When I asked Brandi if she'd read the Twilight series, she turned to me, gave me a dirty look, and said, “Oh, you're going to hate it. It's so poorly written. I could barely make it past the first few chapters.”

I knew that Brandi had to be exaggerating a bit. So I began asking other friends and acquaintances whether the book was worth reading. The reactions were split down the middle: some loved (really loved) the series, while others had a reaction similar to Brandi's.

I decided to start at the beginning, and find out myself.

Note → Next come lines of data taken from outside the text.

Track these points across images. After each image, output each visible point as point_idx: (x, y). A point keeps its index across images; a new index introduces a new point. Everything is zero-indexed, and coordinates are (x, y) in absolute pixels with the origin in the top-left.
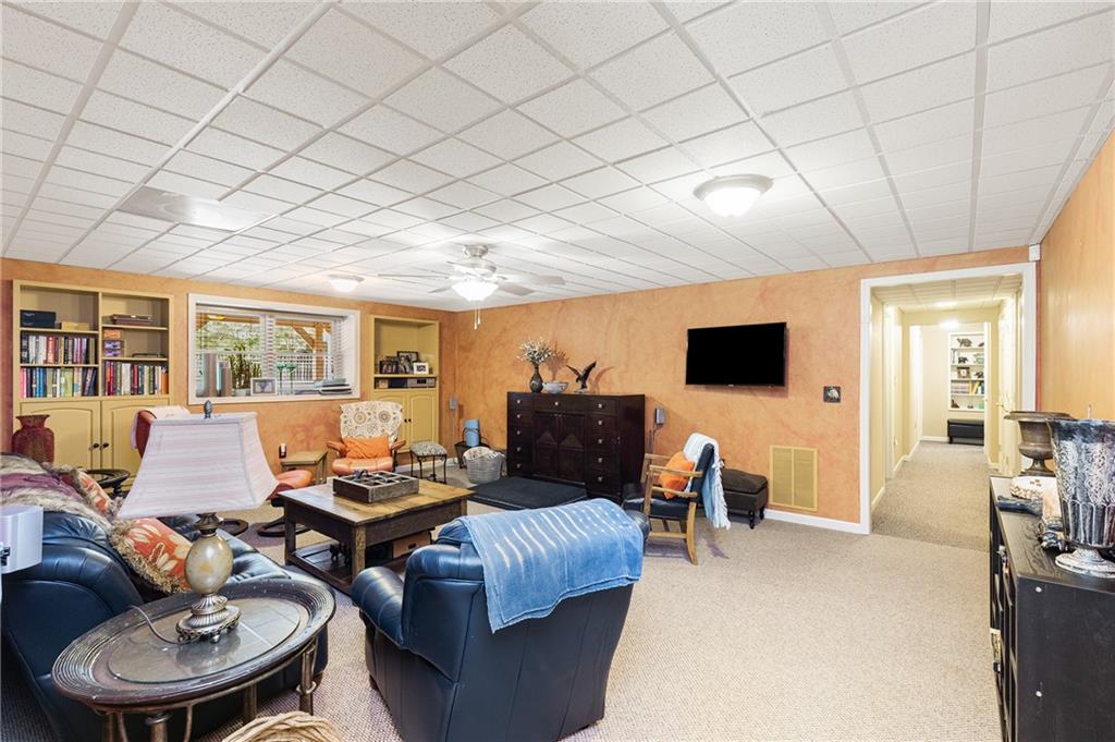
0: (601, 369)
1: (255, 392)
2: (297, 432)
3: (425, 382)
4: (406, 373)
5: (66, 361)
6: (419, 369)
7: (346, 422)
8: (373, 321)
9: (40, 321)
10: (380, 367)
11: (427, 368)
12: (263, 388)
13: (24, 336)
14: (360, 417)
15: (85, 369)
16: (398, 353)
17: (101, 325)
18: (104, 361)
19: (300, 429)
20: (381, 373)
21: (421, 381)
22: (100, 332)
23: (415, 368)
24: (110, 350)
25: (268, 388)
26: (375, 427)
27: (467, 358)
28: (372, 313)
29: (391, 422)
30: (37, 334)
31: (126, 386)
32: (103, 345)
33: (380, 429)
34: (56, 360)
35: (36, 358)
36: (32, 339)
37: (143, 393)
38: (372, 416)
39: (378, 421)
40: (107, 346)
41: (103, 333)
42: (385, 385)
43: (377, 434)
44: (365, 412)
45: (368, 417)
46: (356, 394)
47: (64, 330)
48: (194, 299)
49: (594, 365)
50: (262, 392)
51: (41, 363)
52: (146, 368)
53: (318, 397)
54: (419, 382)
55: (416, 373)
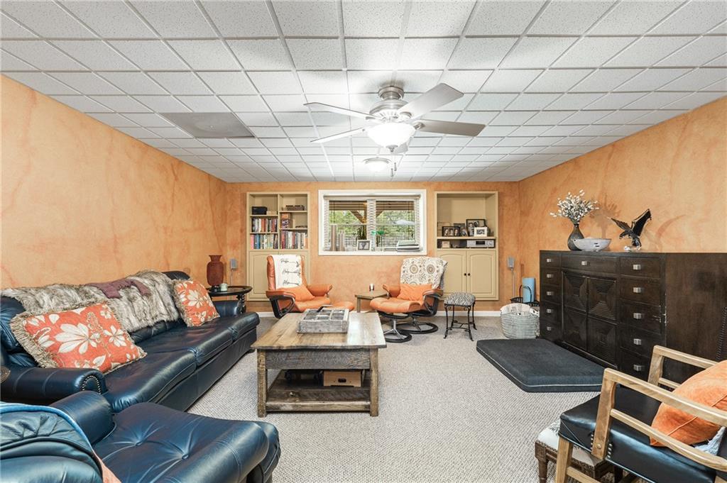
0: (664, 220)
1: (359, 249)
2: (381, 277)
3: (484, 243)
4: (469, 236)
5: (269, 231)
6: (479, 232)
7: (404, 272)
8: (436, 196)
9: (259, 211)
10: (443, 231)
11: (486, 232)
12: (364, 246)
13: (253, 219)
14: (414, 269)
15: (275, 234)
16: (467, 220)
17: (279, 212)
18: (280, 231)
19: (383, 275)
20: (443, 235)
21: (480, 242)
22: (279, 215)
23: (475, 232)
24: (284, 225)
25: (366, 247)
26: (422, 277)
27: (526, 221)
28: (435, 190)
29: (435, 273)
30: (258, 218)
31: (290, 244)
32: (281, 223)
33: (427, 279)
34: (265, 231)
35: (258, 230)
36: (256, 220)
37: (297, 248)
38: (422, 268)
39: (426, 273)
40: (283, 222)
41: (281, 216)
42: (446, 245)
43: (425, 283)
44: (418, 265)
45: (420, 269)
46: (424, 252)
47: (268, 215)
48: (322, 193)
49: (648, 215)
50: (363, 249)
51: (259, 232)
52: (299, 234)
53: (395, 253)
54: (477, 243)
55: (476, 236)
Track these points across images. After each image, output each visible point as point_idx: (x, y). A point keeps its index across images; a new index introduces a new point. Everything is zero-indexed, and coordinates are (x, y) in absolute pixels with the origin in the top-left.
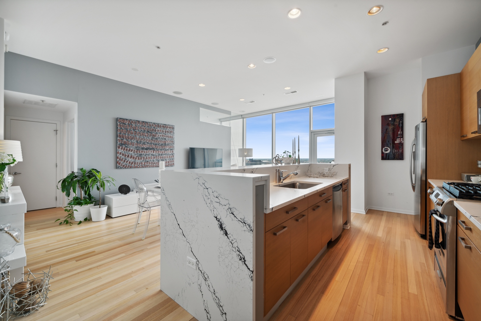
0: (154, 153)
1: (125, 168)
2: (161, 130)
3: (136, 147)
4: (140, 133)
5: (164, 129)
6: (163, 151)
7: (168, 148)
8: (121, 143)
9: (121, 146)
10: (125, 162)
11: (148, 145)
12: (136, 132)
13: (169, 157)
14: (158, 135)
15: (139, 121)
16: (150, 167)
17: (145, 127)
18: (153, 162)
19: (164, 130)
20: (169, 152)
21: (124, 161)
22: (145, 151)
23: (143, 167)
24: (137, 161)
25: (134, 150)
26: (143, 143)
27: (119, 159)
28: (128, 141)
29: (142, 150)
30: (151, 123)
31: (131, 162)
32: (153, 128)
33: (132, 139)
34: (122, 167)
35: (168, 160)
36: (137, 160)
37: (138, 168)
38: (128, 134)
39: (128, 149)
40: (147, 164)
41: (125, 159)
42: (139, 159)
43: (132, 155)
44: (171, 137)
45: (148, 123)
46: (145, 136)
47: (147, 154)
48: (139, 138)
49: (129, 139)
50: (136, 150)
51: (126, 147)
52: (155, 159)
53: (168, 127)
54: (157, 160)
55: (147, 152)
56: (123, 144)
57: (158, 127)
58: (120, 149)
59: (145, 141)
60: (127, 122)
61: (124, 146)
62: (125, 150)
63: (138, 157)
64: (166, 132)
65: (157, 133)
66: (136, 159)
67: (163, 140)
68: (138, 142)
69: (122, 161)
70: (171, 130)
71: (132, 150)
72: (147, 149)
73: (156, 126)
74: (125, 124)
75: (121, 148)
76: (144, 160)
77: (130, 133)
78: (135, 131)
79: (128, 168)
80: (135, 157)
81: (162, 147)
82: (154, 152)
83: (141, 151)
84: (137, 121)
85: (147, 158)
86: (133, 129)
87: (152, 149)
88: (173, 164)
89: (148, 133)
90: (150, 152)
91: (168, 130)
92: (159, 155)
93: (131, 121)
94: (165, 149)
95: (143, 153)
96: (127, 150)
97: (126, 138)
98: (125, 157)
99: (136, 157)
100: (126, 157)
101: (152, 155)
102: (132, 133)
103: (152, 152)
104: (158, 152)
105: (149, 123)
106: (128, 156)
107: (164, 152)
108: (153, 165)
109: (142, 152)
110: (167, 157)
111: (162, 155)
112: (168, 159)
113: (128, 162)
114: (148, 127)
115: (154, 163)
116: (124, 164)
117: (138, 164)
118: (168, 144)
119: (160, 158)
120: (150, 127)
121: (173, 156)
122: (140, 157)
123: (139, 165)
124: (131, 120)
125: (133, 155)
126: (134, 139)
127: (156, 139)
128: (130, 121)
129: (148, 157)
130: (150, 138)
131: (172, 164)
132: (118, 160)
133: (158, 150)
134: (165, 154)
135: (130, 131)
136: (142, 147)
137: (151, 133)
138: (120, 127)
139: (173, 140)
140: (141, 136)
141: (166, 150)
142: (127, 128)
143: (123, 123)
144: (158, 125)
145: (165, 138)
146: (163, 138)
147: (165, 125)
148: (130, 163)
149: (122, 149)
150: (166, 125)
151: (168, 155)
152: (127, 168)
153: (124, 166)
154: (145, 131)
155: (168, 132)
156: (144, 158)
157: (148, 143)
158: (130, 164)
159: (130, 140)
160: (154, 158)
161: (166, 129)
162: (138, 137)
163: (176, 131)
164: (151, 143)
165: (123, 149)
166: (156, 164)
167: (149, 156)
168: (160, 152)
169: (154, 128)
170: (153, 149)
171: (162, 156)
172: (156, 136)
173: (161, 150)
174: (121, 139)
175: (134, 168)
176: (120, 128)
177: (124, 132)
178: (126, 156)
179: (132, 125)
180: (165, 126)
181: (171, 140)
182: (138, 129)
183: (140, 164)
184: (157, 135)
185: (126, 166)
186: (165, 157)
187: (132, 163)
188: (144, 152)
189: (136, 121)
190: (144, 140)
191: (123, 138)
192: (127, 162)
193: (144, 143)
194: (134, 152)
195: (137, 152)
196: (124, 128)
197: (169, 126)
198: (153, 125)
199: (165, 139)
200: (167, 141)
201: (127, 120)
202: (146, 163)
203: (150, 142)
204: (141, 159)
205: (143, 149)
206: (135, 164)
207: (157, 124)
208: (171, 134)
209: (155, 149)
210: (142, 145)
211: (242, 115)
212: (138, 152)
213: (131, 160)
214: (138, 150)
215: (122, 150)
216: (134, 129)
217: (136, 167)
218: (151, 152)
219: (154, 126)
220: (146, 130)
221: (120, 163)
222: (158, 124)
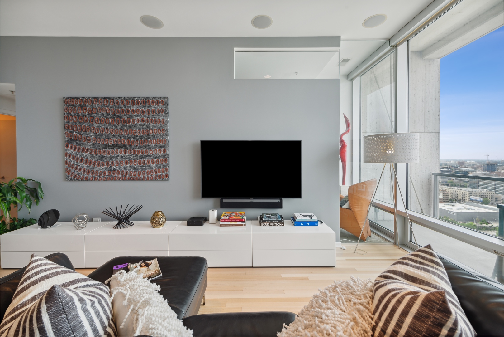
0: (127, 154)
1: (78, 179)
2: (138, 110)
3: (94, 144)
4: (99, 119)
5: (145, 107)
6: (144, 150)
7: (153, 145)
8: (71, 139)
9: (70, 143)
10: (78, 170)
11: (115, 139)
12: (93, 117)
13: (158, 161)
14: (134, 120)
15: (97, 99)
16: (119, 180)
17: (108, 106)
18: (125, 172)
19: (145, 110)
20: (157, 153)
21: (76, 168)
22: (110, 150)
23: (106, 179)
24: (96, 168)
25: (91, 150)
26: (106, 136)
27: (69, 166)
28: (81, 135)
29: (104, 149)
30: (119, 98)
31: (87, 170)
32: (123, 108)
33: (87, 130)
34: (72, 178)
35: (154, 168)
36: (96, 166)
37: (99, 180)
38: (80, 123)
39: (81, 148)
40: (114, 174)
41: (77, 165)
42: (99, 165)
43: (87, 158)
44: (159, 121)
45: (113, 99)
46: (109, 123)
47: (113, 157)
48: (99, 128)
49: (82, 130)
50: (93, 150)
51: (78, 144)
52: (129, 165)
53: (153, 102)
54: (132, 167)
55: (113, 153)
56: (73, 140)
57: (133, 104)
58: (69, 149)
59: (109, 132)
60: (78, 103)
61: (74, 143)
62: (77, 150)
63: (98, 161)
64: (149, 113)
65: (130, 117)
66: (94, 165)
67: (142, 128)
68: (97, 136)
69: (72, 168)
70: (160, 107)
71: (87, 150)
72: (112, 147)
73: (128, 103)
74: (75, 106)
75: (70, 146)
76: (108, 167)
77: (83, 121)
78: (91, 117)
79: (82, 180)
80: (93, 161)
81: (142, 143)
82: (125, 153)
83: (102, 151)
84: (95, 98)
85: (113, 163)
86: (88, 112)
87: (122, 147)
88: (167, 176)
89: (113, 118)
90: (119, 153)
91: (154, 109)
92: (136, 157)
93: (84, 100)
94: (148, 145)
95: (106, 154)
96: (79, 149)
97: (77, 130)
98: (77, 162)
99: (95, 161)
100: (79, 161)
101: (122, 157)
102: (87, 121)
103: (123, 152)
104: (135, 152)
105: (115, 100)
106: (82, 160)
107: (147, 152)
108: (125, 177)
109: (104, 152)
110: (153, 162)
111: (141, 157)
112: (156, 166)
113: (82, 171)
114: (115, 106)
115: (127, 173)
116: (76, 173)
117: (99, 174)
118: (154, 136)
119: (138, 163)
120: (117, 106)
121: (166, 160)
122: (101, 162)
123: (99, 176)
124: (84, 98)
125: (89, 157)
126: (91, 131)
127: (130, 127)
128: (82, 100)
129: (115, 162)
130: (119, 126)
131: (164, 176)
132: (67, 166)
133: (133, 149)
134: (147, 156)
135: (83, 118)
136: (105, 143)
137: (120, 117)
138: (67, 112)
139: (164, 127)
140: (101, 123)
141: (150, 148)
142: (78, 113)
143: (72, 105)
144: (134, 101)
145: (146, 123)
146: (144, 124)
147: (146, 98)
148: (84, 171)
149: (71, 148)
150: (149, 98)
151: (154, 158)
152: (80, 179)
153: (75, 176)
154: (108, 114)
155: (153, 112)
156: (108, 163)
157: (114, 136)
158: (85, 174)
159: (83, 133)
160: (127, 163)
161: (150, 107)
162: (96, 126)
163: (171, 108)
164: (120, 137)
165: (73, 149)
166: (131, 175)
167: (117, 160)
168: (139, 152)
169: (125, 107)
170: (124, 146)
171: (142, 160)
172: (129, 122)
173: (140, 148)
174: (70, 132)
175: (92, 180)
176: (68, 114)
177: (73, 120)
178: (78, 159)
179: (86, 107)
180: (147, 101)
181: (159, 128)
182: (97, 112)
183: (101, 173)
184: (131, 121)
185: (79, 176)
186: (148, 162)
187: (88, 173)
188: (108, 153)
189: (93, 98)
190: (107, 131)
191: (73, 129)
192: (80, 170)
193: (108, 136)
194: (91, 153)
195: (95, 152)
196: (73, 113)
197: (155, 100)
198: (123, 103)
199: (148, 126)
200: (152, 129)
201: (77, 98)
202: (112, 173)
203: (118, 134)
204: (103, 165)
205: (105, 147)
206: (93, 173)
207: (130, 98)
208: (161, 115)
209: (128, 147)
210: (104, 140)
211: (389, 40)
212: (98, 153)
213: (86, 166)
214: (96, 149)
215: (72, 151)
216: (90, 112)
217: (96, 179)
218: (121, 152)
219: (125, 103)
220: (111, 113)
221: (70, 171)
222: (133, 99)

I can certainly see where people would get the idea that Twilight is poorly written. The first few chapters move extremely slow, so now I know not to trust opinions of people who haven't made it up to chapter 6, where we find out a very important detail about Mr. Cullen.

Moreover, the book is full of melodrama. I get it, Meyers. Edward's a vampire. Ergo, there's going to be an element of danger present. I don't see the need to use such phrases as, “This decision was ridiculously easy to live with. Dangerously easy” (140). I can hear the “bum bum bum” in my head.

Remember in middle and high school when your English teacher would praise you for using flowery, descriptive language. Stephanie Meyers has not forgotten this rule, for the book is full of eye-roll inducing sentences that continually describe Edward's physical appearance, like “His beauty stunned my mind.-it was too much,an excess I couldn't grow accustomed to”(281). I still can't figure out the audience that Meyers was writing to. Sometimes, Twilight felt like a adolescent/high school problems book, at other times an adult romance novel. I guess maybe she was trying to draw both audiences.

Despite the literary critics in me, I liked it. Edward's “perfection” (481) was no match for the terrible writing an juvenile descriptive techniques.

I'm almost ashamed to say that I liked Twilight.